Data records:

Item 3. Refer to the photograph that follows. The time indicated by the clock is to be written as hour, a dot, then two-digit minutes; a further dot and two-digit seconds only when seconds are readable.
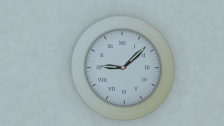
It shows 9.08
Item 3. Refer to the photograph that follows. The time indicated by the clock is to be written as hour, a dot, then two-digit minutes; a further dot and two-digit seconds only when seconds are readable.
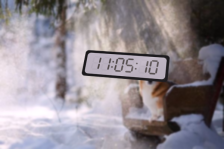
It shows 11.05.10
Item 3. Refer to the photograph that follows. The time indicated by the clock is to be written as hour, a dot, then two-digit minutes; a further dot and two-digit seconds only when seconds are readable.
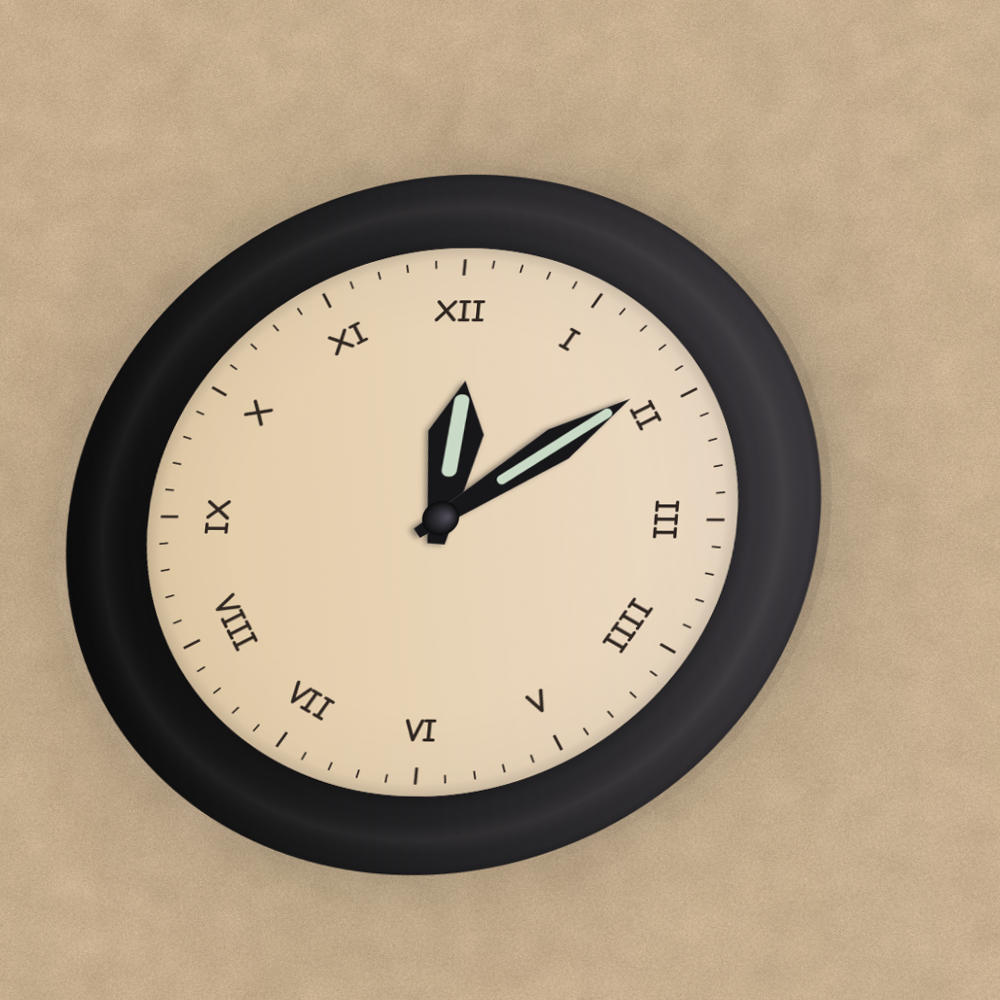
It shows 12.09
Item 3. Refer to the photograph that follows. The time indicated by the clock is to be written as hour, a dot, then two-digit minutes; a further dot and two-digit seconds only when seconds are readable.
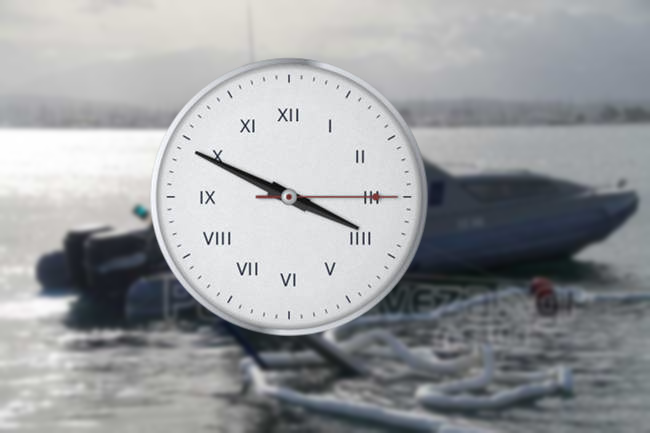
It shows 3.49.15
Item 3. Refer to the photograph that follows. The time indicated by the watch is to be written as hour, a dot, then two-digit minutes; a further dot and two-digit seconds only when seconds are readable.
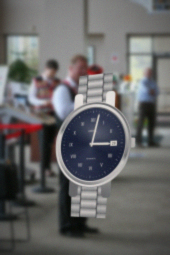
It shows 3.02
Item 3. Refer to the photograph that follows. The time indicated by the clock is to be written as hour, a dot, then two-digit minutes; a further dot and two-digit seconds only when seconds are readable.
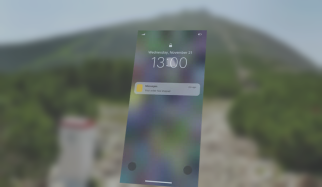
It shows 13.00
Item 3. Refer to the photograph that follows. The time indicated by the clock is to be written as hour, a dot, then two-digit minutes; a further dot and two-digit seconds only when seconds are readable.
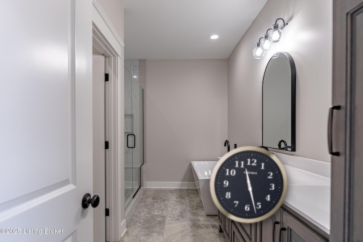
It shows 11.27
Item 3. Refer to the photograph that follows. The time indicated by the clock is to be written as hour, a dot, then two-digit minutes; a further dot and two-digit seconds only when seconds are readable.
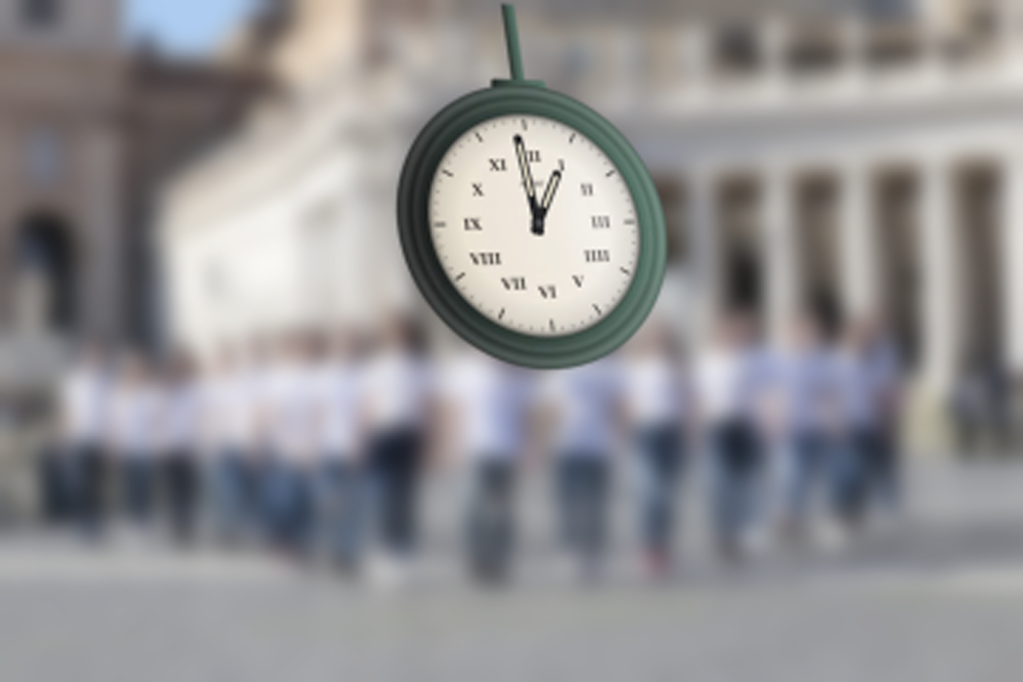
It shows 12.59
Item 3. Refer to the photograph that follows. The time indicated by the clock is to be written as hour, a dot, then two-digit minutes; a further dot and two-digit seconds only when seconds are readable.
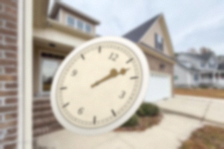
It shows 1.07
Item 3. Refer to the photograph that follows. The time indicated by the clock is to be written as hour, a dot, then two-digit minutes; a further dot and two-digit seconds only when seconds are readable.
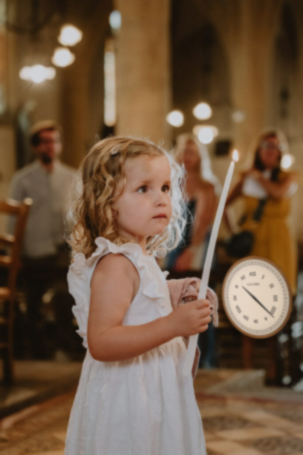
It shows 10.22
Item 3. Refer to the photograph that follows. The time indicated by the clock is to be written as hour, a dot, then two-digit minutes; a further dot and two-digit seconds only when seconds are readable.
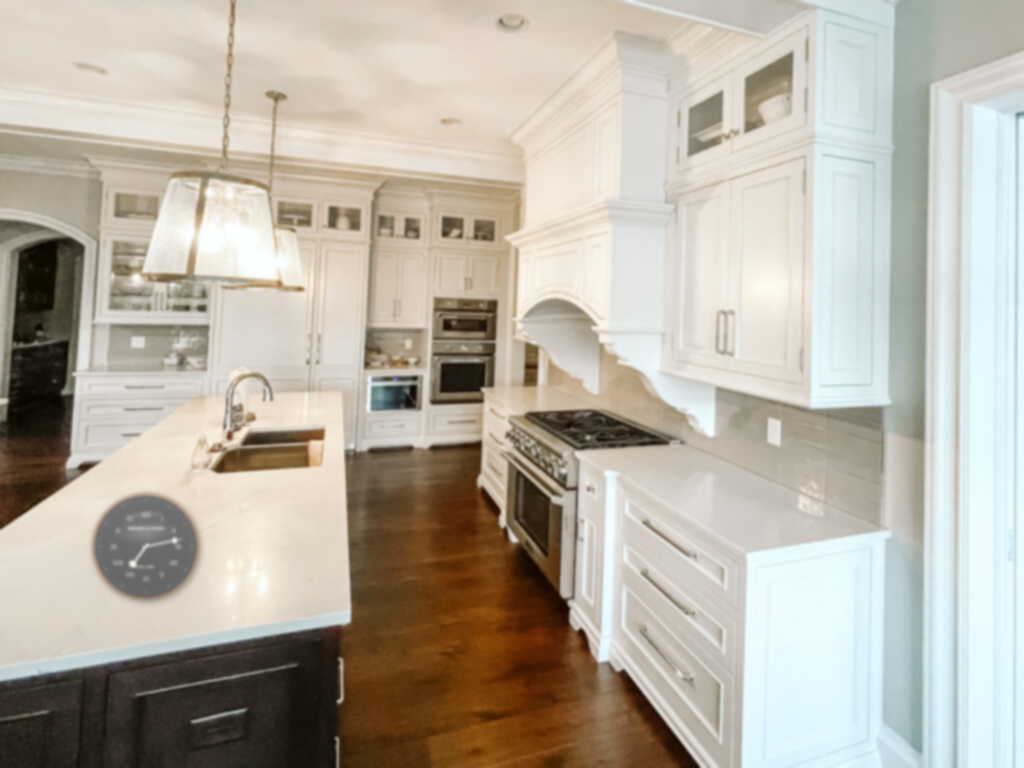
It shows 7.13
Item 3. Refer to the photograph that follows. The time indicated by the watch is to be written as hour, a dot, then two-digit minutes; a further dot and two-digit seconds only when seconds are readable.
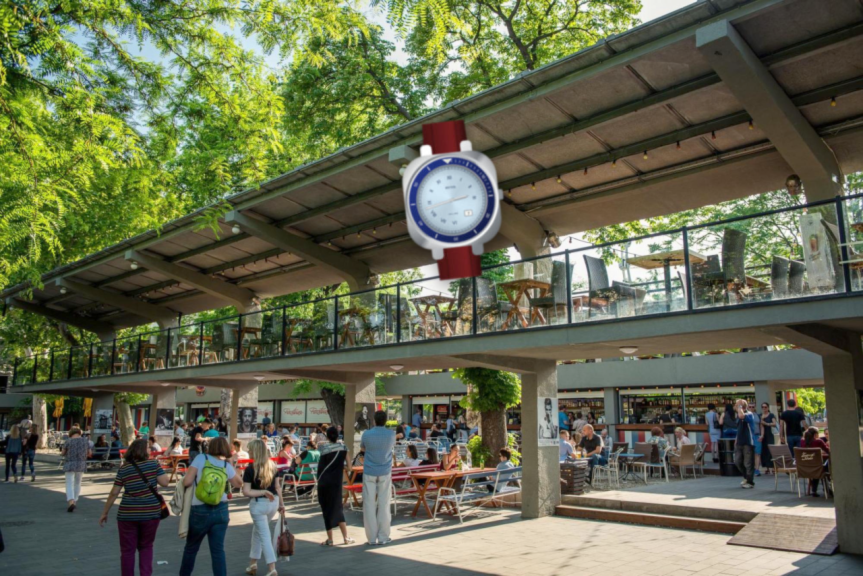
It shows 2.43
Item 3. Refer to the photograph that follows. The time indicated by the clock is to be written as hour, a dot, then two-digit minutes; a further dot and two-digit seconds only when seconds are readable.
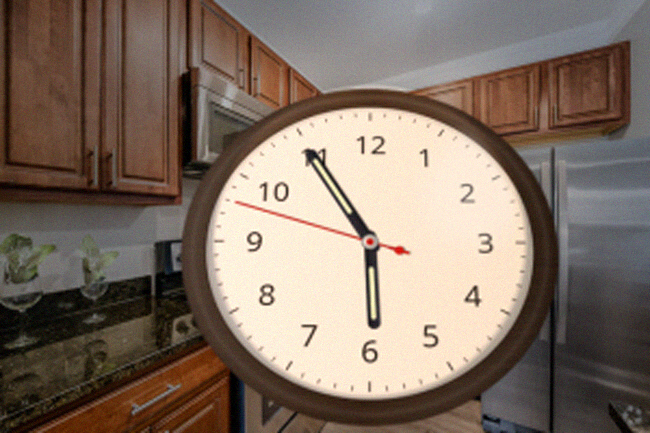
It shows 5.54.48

Brief: Copy out the stretch from the start of the listing through the line containing "It shows 9.08", including that line, word for word. Omit the picture from your copy.

Answer to the exercise:
Item 3. Refer to the photograph that follows. The time indicated by the clock is to be written as hour, a dot, then two-digit minutes; a further dot and two-digit seconds only when seconds are readable.
It shows 9.08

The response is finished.